"It would have been a lot better season if we had played well at home but it just hasn't happened," third baseman Hank Blalock said. "It's disappointing."
The Rangers are only one of two teams in the American League with a losing record at home. The Kansas City Royals are 34-46. Even the Tampa Bay Devil Rays are one over .500 at home after beating the New York Yankees on Saturday.
"It's somewhat shocking, especially considering how comfortable we are at home," shortstop Michael Young said. "Everybody has to take advantage of playing at their own ballpark, and we didn't this year. I don't have an explanation for it."
The Rangers haven't been above .500 at home since an 8-7 record May 4 and they proceeded to lose seven of their next nine. Since May 4, they have had 11 chances to get back over .500 and have been unable to do so each time.
"That's been a major factor in our season," Rangers manager Buck Showalter said. "On the flip side, we played a lot better on the road. If we had done better at home, obviously things would have been better. It's something we're going to have to solve."

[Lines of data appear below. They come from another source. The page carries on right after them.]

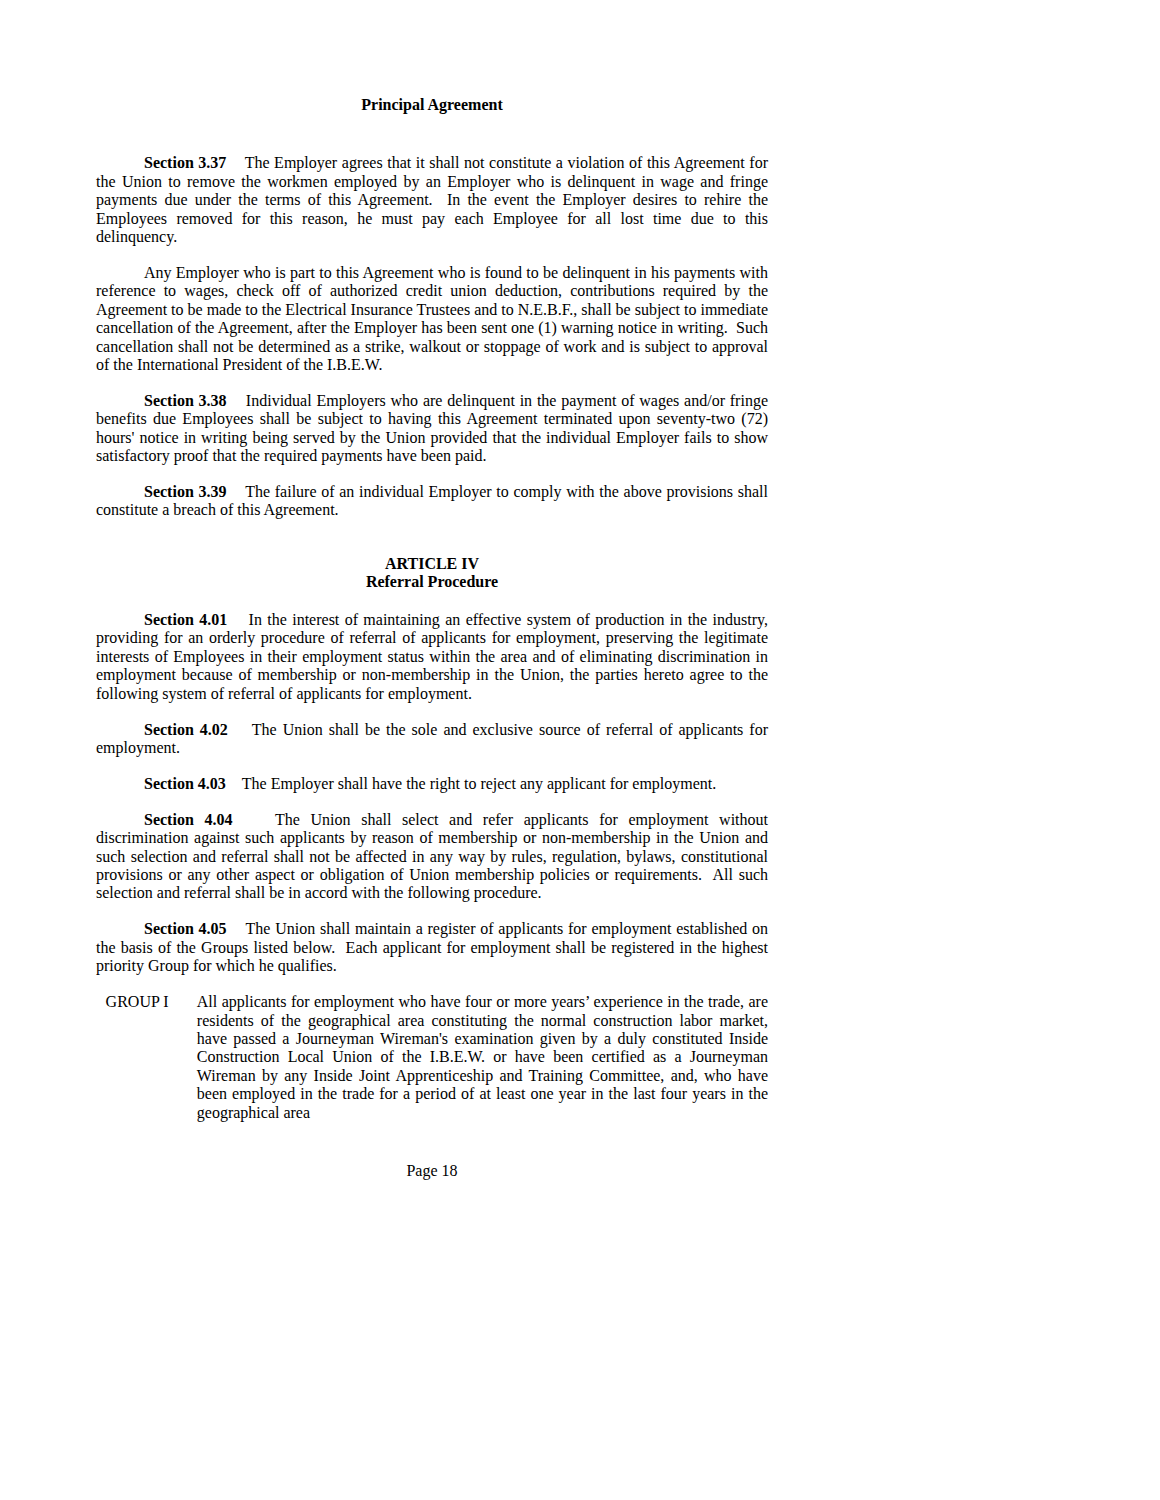Principal Agreement
Section 3.37 The Employer agrees that it shall not constitute a violation of this Agreement for the Union to remove the workmen employed by an Employer who is delinquent in wage and fringe payments due under the terms of this Agreement. In the event the Employer desires to rehire the Employees removed for this reason, he must pay each Employee for all lost time due to this delinquency.
Any Employer who is part to this Agreement who is found to be delinquent in his payments with reference to wages, check off of authorized credit union deduction, contributions required by the Agreement to be made to the Electrical Insurance Trustees and to N.E.B.F., shall be subject to immediate cancellation of the Agreement, after the Employer has been sent one (1) warning notice in writing. Such cancellation shall not be determined as a strike, walkout or stoppage of work and is subject to approval of the International President of the I.B.E.W.
Section 3.38 Individual Employers who are delinquent in the payment of wages and/or fringe benefits due Employees shall be subject to having this Agreement terminated upon seventy-two (72) hours' notice in writing being served by the Union provided that the individual Employer fails to show satisfactory proof that the required payments have been paid.
Section 3.39 The failure of an individual Employer to comply with the above provisions shall constitute a breach of this Agreement.
ARTICLE IV Referral Procedure
Section 4.01 In the interest of maintaining an effective system of production in the industry, providing for an orderly procedure of referral of applicants for employment, preserving the legitimate interests of Employees in their employment status within the area and of eliminating discrimination in employment because of membership or non-membership in the Union, the parties hereto agree to the following system of referral of applicants for employment.
Section 4.02 The Union shall be the sole and exclusive source of referral of applicants for employment.
Section 4.03 The Employer shall have the right to reject any applicant for employment.
Section 4.04 The Union shall select and refer applicants for employment without discrimination against such applicants by reason of membership or non-membership in the Union and such selection and referral shall not be affected in any way by rules, regulation, bylaws, constitutional provisions or any other aspect or obligation of Union membership policies or requirements. All such selection and referral shall be in accord with the following procedure.
Section 4.05 The Union shall maintain a register of applicants for employment established on the basis of the Groups listed below. Each applicant for employment shall be registered in the highest priority Group for which he qualifies.
GROUP I
All applicants for employment who have four or more years’ experience in the trade, are residents of the geographical area constituting the normal construction labor market, have passed a Journeyman Wireman's examination given by a duly constituted Inside Construction Local Union of the I.B.E.W. or have been certified as a Journeyman Wireman by any Inside Joint Apprenticeship and Training Committee, and, who have been employed in the trade for a period of at least one year in the last four years in the geographical area
Page 18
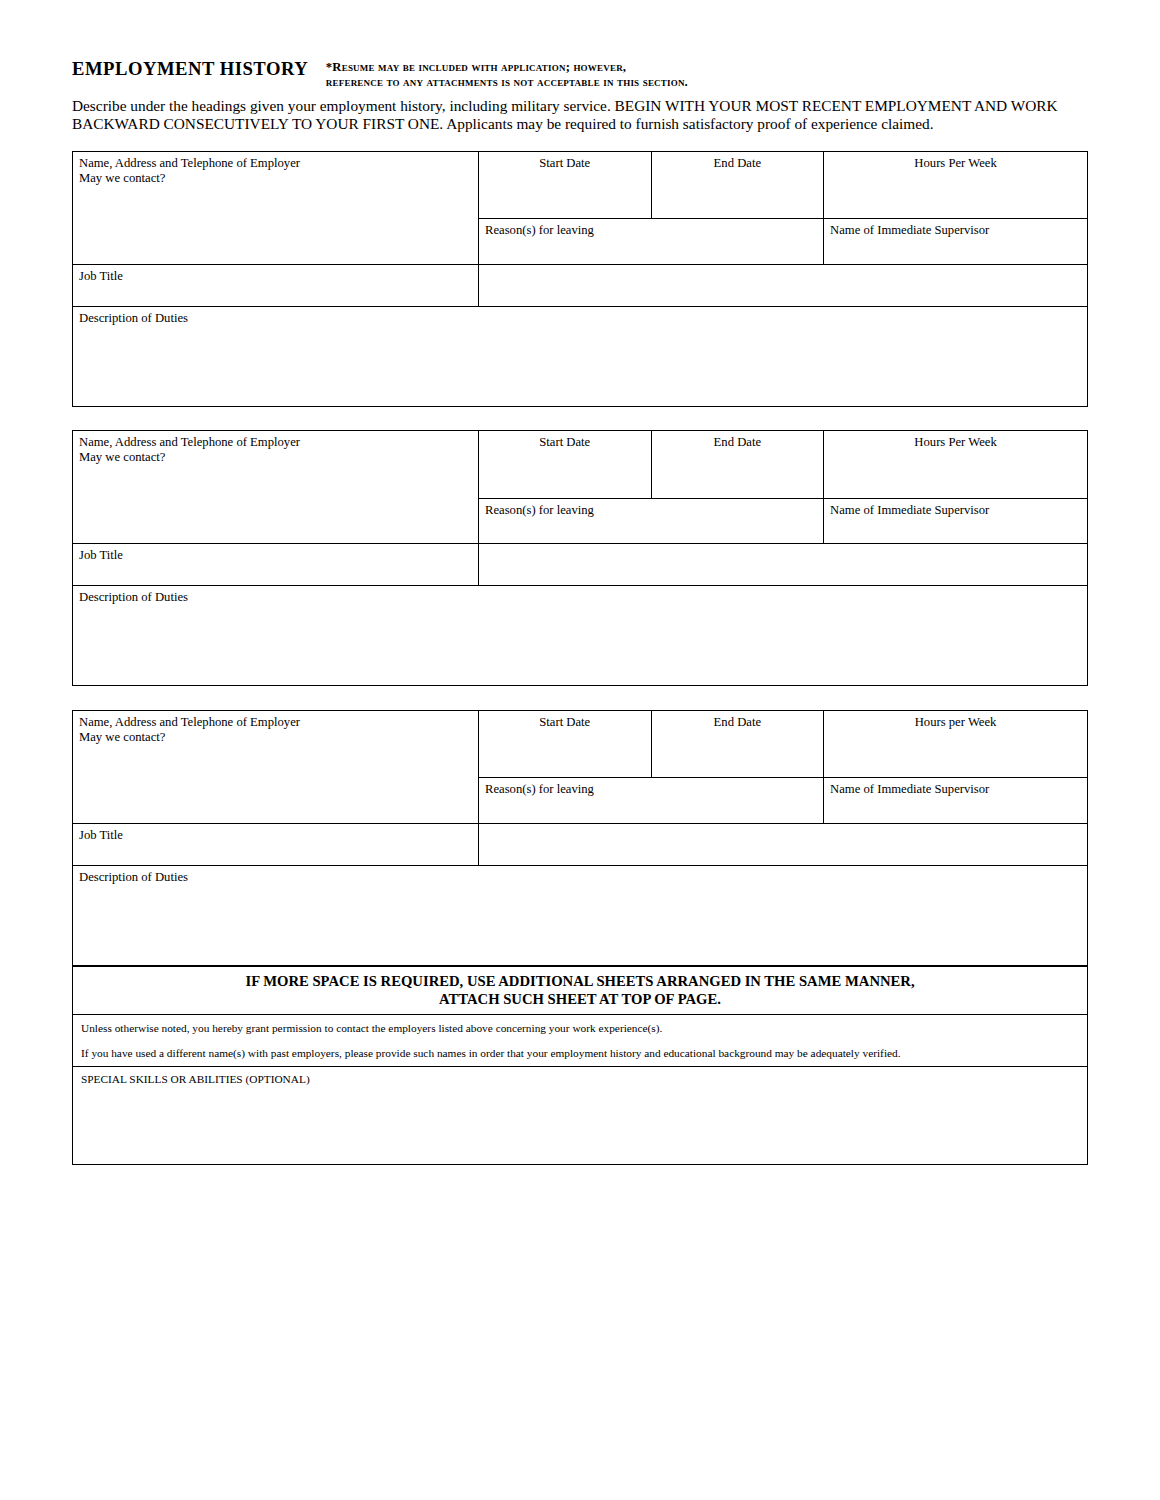EMPLOYMENT HISTORY
*Resume may be included with application; however,
reference to any attachments is not acceptable in this section.
Describe under the headings given your employment history, including military service. Begin with your most recent employment and work backward consecutively to your first one. Applicants may be required to furnish satisfactory proof of experience claimed.
| Name, Address and Telephone of Employer May we contact? | Start Date | End Date | Hours Per Week |
| Reason(s) for leaving | Name of Immediate Supervisor |
| Job Title | |
| Description of Duties |
| Name, Address and Telephone of Employer May we contact? | Start Date | End Date | Hours Per Week |
| Reason(s) for leaving | Name of Immediate Supervisor |
| Job Title | |
| Description of Duties |
| Name, Address and Telephone of Employer May we contact? | Start Date | End Date | Hours per Week |
| Reason(s) for leaving | Name of Immediate Supervisor |
| Job Title | |
| Description of Duties |
| IF MORE SPACE IS REQUIRED, USE ADDITIONAL SHEETS ARRANGED IN THE SAME MANNER, ATTACH SUCH SHEET AT TOP OF PAGE. |
| Unless otherwise noted, you hereby grant permission to contact the employers listed above concerning your work experience(s). If you have used a different name(s) with past employers, please provide such names in order that your employment history and educational background may be adequately verified. |
| SPECIAL SKILLS OR ABILITIES (OPTIONAL) |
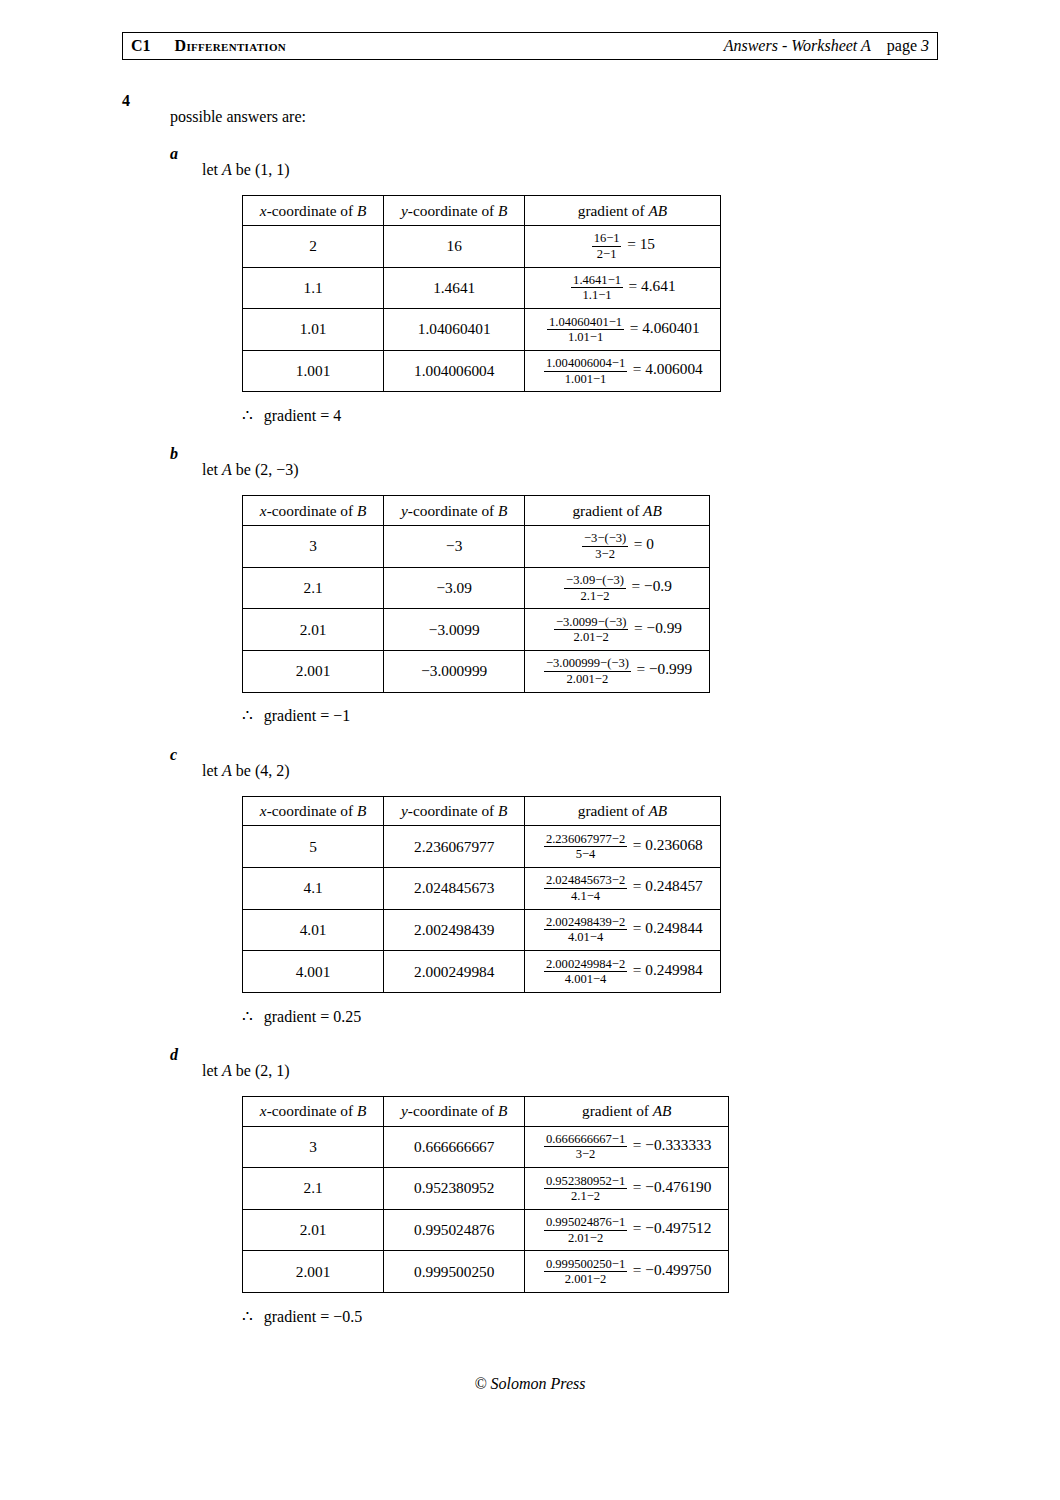C1 Differentiation Answers - Worksheet A page 3
4
possible answers are:
a
let A be (1, 1)
| x -coordinate of B | y -coordinate of B | gradient of AB |
| --- | --- | --- |
| 2 | 16 | 16−1 2−1 = 15 |
| 1.1 | 1.4641 | 1.4641−1 1.1−1 = 4.641 |
| 1.01 | 1.04060401 | 1.04060401−1 1.01−1 = 4.060401 |
| 1.001 | 1.004006004 | 1.004006004−1 1.001−1 = 4.006004 |
∴ gradient = 4
b
let A be (2, −3)
| x -coordinate of B | y -coordinate of B | gradient of AB |
| --- | --- | --- |
| 3 | −3 | −3−(−3) 3−2 = 0 |
| 2.1 | −3.09 | −3.09−(−3) 2.1−2 = −0.9 |
| 2.01 | −3.0099 | −3.0099−(−3) 2.01−2 = −0.99 |
| 2.001 | −3.000999 | −3.000999−(−3) 2.001−2 = −0.999 |
∴ gradient = −1
c
let A be (4, 2)
| x -coordinate of B | y -coordinate of B | gradient of AB |
| --- | --- | --- |
| 5 | 2.236067977 | 2.236067977−2 5−4 = 0.236068 |
| 4.1 | 2.024845673 | 2.024845673−2 4.1−4 = 0.248457 |
| 4.01 | 2.002498439 | 2.002498439−2 4.01−4 = 0.249844 |
| 4.001 | 2.000249984 | 2.000249984−2 4.001−4 = 0.249984 |
∴ gradient = 0.25
d
let A be (2, 1)
| x -coordinate of B | y -coordinate of B | gradient of AB |
| --- | --- | --- |
| 3 | 0.666666667 | 0.666666667−1 3−2 = −0.333333 |
| 2.1 | 0.952380952 | 0.952380952−1 2.1−2 = −0.476190 |
| 2.01 | 0.995024876 | 0.995024876−1 2.01−2 = −0.497512 |
| 2.001 | 0.999500250 | 0.999500250−1 2.001−2 = −0.499750 |
∴ gradient = −0.5
© Solomon Press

The Rangers' subpar home record has kept them from taking advantage of a 39-36 record on the road. The Rangers have six road games remaining, but if their winning road trend continues, they'll finish with their first winning record on the road since 1999. That was the last time the Rangers won a division title.
In 2004, the Rangers were 51-30 at home but 38-43 on the road. Last year, they were 44-37 at home and 35-46 on the road.
"We play just as hard on the road as we do at home," catcher Gerald Laird said. "It's really tough to say. It's not like we feel any better on the road than at home. Obviously we feel more comfortable at home. Maybe we're just not getting the big break or the big hit at home.
The Oakland Athletics, who have all but wrapped up the American League West division title, are 49-31 at home. Five of the six division leaders are at least 15 games over .500 at their home parks.
One possible reason for the Rangers' slip in home record is they haven't punished the opposition offensively like they have in the past. From 2000-2005, the Rangers had the highest home OPS (.841) in the American League. This year they slipped to sixth with an .805 OPS.
Another may be clutch hitting. The Rangers were 1-for-6 with runners in scoring position on Saturday. In 41 home losses this year, they hit .227 with runners in scoring position. In 39 home victories, they batted .346 in those situations.
The Rangers have always relied on offense to make up for poor pitching, but this year's staff has a 4.54 ERA, the second lowest for the club since a 4.28 ERA in 1993.
The Rangers have obviously pitched better on the road. Their staff has a 4.48 ERA on the road, fourth best in the American League but a 4.58 ERA at home, the 10th best.
The difference has been their starters. At home, they are 30-31 with a 5.27 ERA while they are 29-23 with a 4.79 ERA on the road. Padilla gave up four runs in the third inning on Saturday and then a two-run home run to Jhonny Peralta in the fifth inning.
That left the Rangers trailing, 6-1, and not even a four-hit night from Mark Teixeira or a two-run home run from Carlos Lee in the eighth inning could overcome that.
The Rangers just found too many problems to overcome at home this year.